In the modern context, the importance of the shire’s natural environment, and the need to protect, is also a recurring point of focus for the Macedon Ranges council.

In April 2021, the council officially declared a climate emergency. Macedon Ranges is also one of only four council areas in the state to receive recognition under the Distinctive Area and Landscape Act, which affords additional powers to sustain the natural environment.

As an author and a board member of the Macedon Ranges Literary Association, Michelle Scott Tucker was excited to jump on the team to organise the Mountain Writers’ Festival.

“Given the crucial nature of the environment at the moment, it just seemed like an obvious thing for us to do, particularly given that we are up here in such a beautiful location,” Ms Scott Tucker said.

In April 2021, Ms Scott Tucker led her own mobile writing workshop, which encouraged writers to step away from their desks and into the natural landscape.

“Almost anyone writing needs to have some sense of place.
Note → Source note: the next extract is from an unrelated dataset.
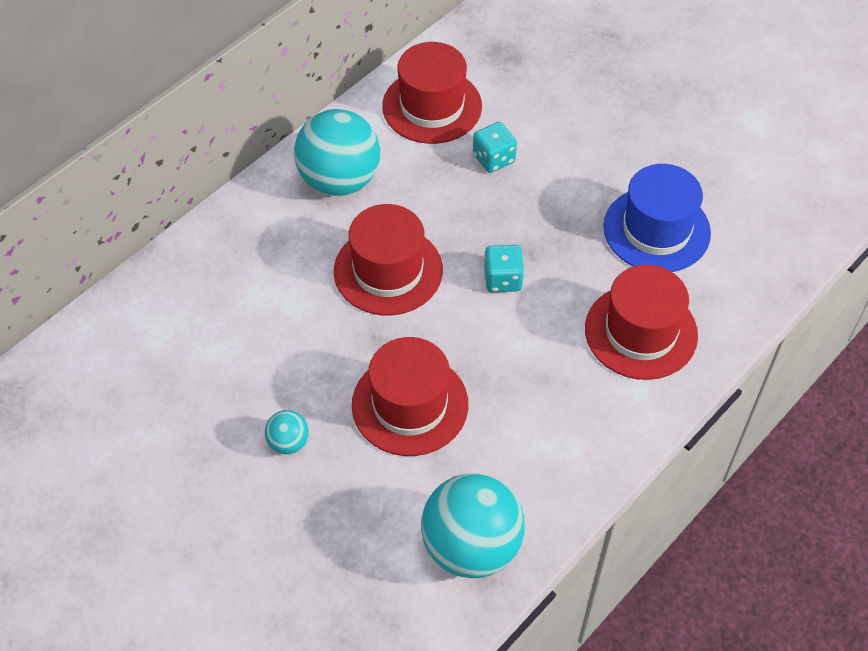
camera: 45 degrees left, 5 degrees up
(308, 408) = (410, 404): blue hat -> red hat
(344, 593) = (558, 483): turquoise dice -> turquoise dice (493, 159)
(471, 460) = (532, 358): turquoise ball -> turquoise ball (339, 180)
So even if you’re writing about other places, your embeddedness in your own landscape can make a difference,” she said.

“You connect with the natural element and somehow that acts on your subconscious in a really interesting way to help the story to fly.”

Ms Scott Tucker said she believed the pandemic and its associated lockdown measures had helped many to realise how crucial one’s surroundings can be to their mental health.

Mountain Writers’ Festival director Sonia Orchard said she was very excited to welcome “some very big names” to the festival later in the year.

“We’re in this good, beautiful environment that writers love, with such an easy day trip from Melbourne, the idea [for the festival] just came naturally,” she said.

On March 26, the festival will welcome acclaimed authors Tony Birch, Evelyn Araluen, Tom Griffiths and Sophie Cunningham to the Macedon Wine Collective.

Ms Orchard said she hopes the experience will give attendees a taste of what life is like in the Ranges.

“I think being at the base of Mt Macedon, I found that incredibly powerful, waking up and looking at that every day,” she said.

“I know most people living here can relate to that in some, and it’s something that is very strong in indigenous cultures.”